First things first: don't panic. The images from the leak aren't actually online just yet, making the hack a claim at most right now. So, what allegedly went down?
4chan users, posting anonymously, say that the third-party service Snapsave was hacked. Snapsave is a third-party app for both iOS and Android that enables users to save snaps without the other person knowing. The posts allege that Snapsave uses cloud saving, and when it was breached, the cloud database was downloaded with approximately 200,000 images.
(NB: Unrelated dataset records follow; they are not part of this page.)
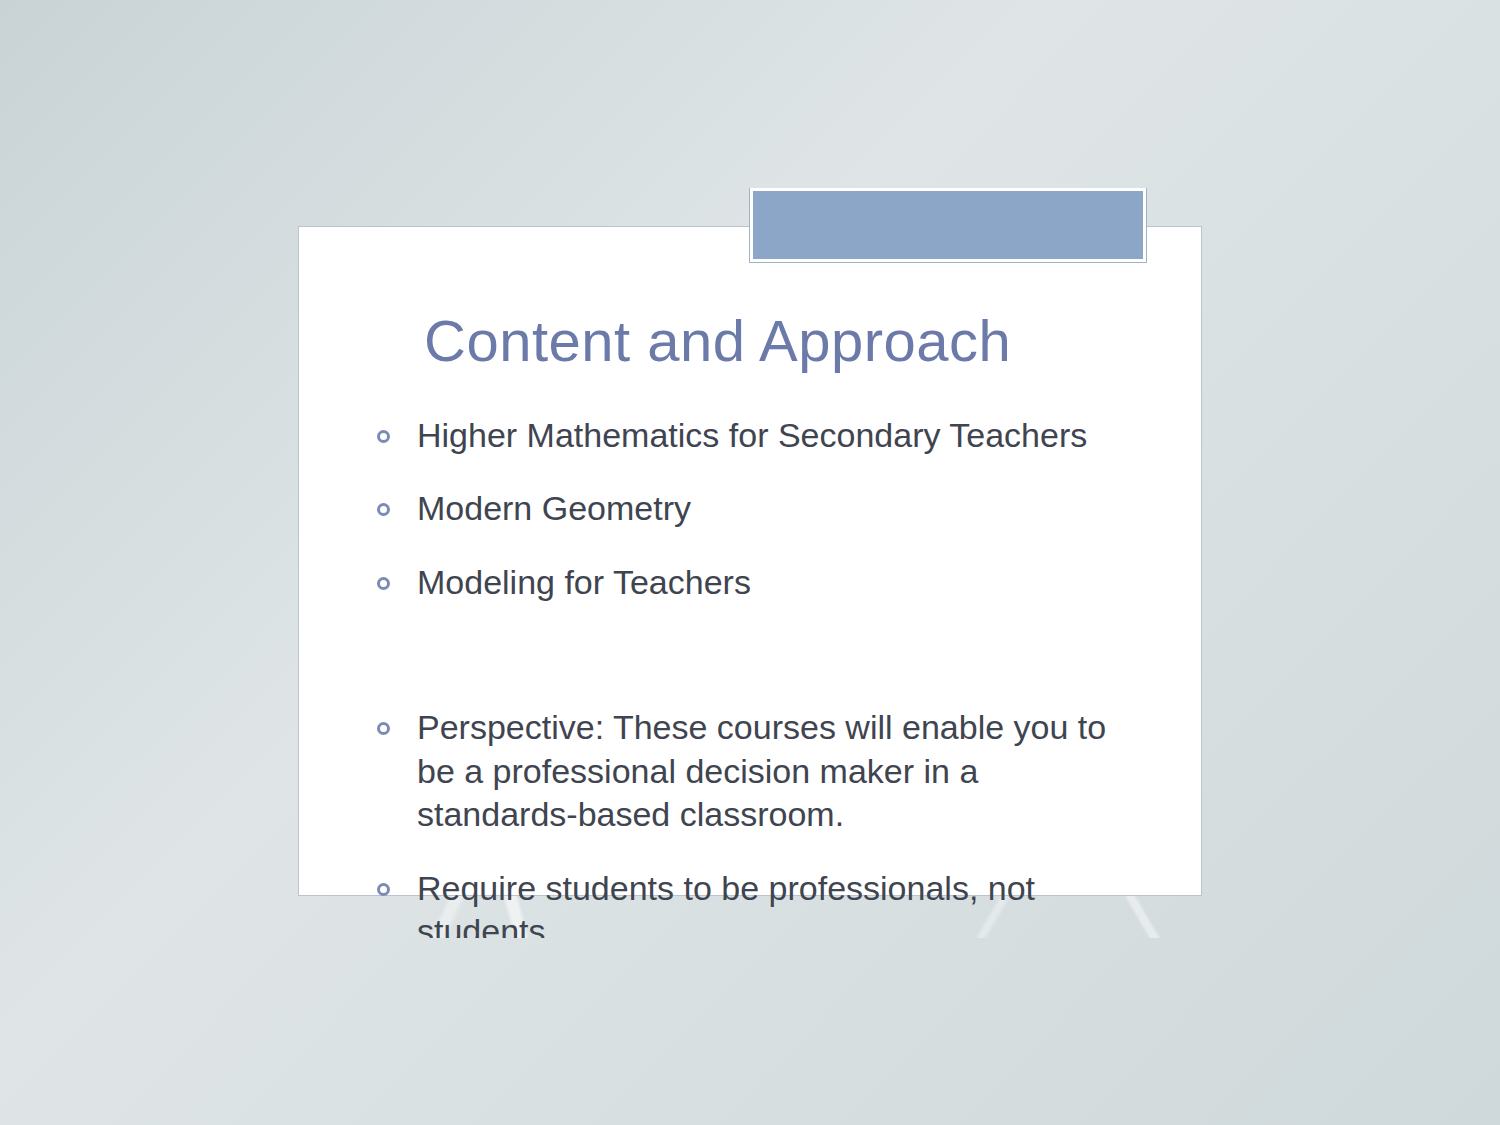Content and Approach
Higher Mathematics for Secondary Teachers
Modern Geometry
Modeling for Teachers
Perspective: These courses will enable you to be a professional decision maker in a standards-based classroom.
Require students to be professionals, not students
Snapsave has yet to return our requests for comment, and 4chan says to expect the image database online by October 12th (this Sunday).
Due to the recent hacking of various celebrities and the subsequent leaking of images depicting said celebrities in the nude -- which was dubbed "The Fappening," a reference to an internet term for masturbation -- some media outlets are calling this alleged breach, "The Snappening."
Update: Snapsave rep Georgie Casey says, "Our app had nothing to do with it and we've never logged username/passwords." Moreover, he says that Snapsave doesn't run on a cloud setup.
A report on Business Insider states the service in question is known as "SnapSaved" (the same name, but in the past tense), a website that enabled Snapchat users to log in and save their images. "The service acted as a web client for the Snapchat app that allowed users to receive photos and videos, and save them online," BI writes. "What its users didn't realize was that the site was quietly collecting everything that passed through it, storing incriminating Snapchats on a web server, with the usernames of senders attached."
The website "www.snapsaved.com" no longer resolves -- as of this writing, it's just a blank white page.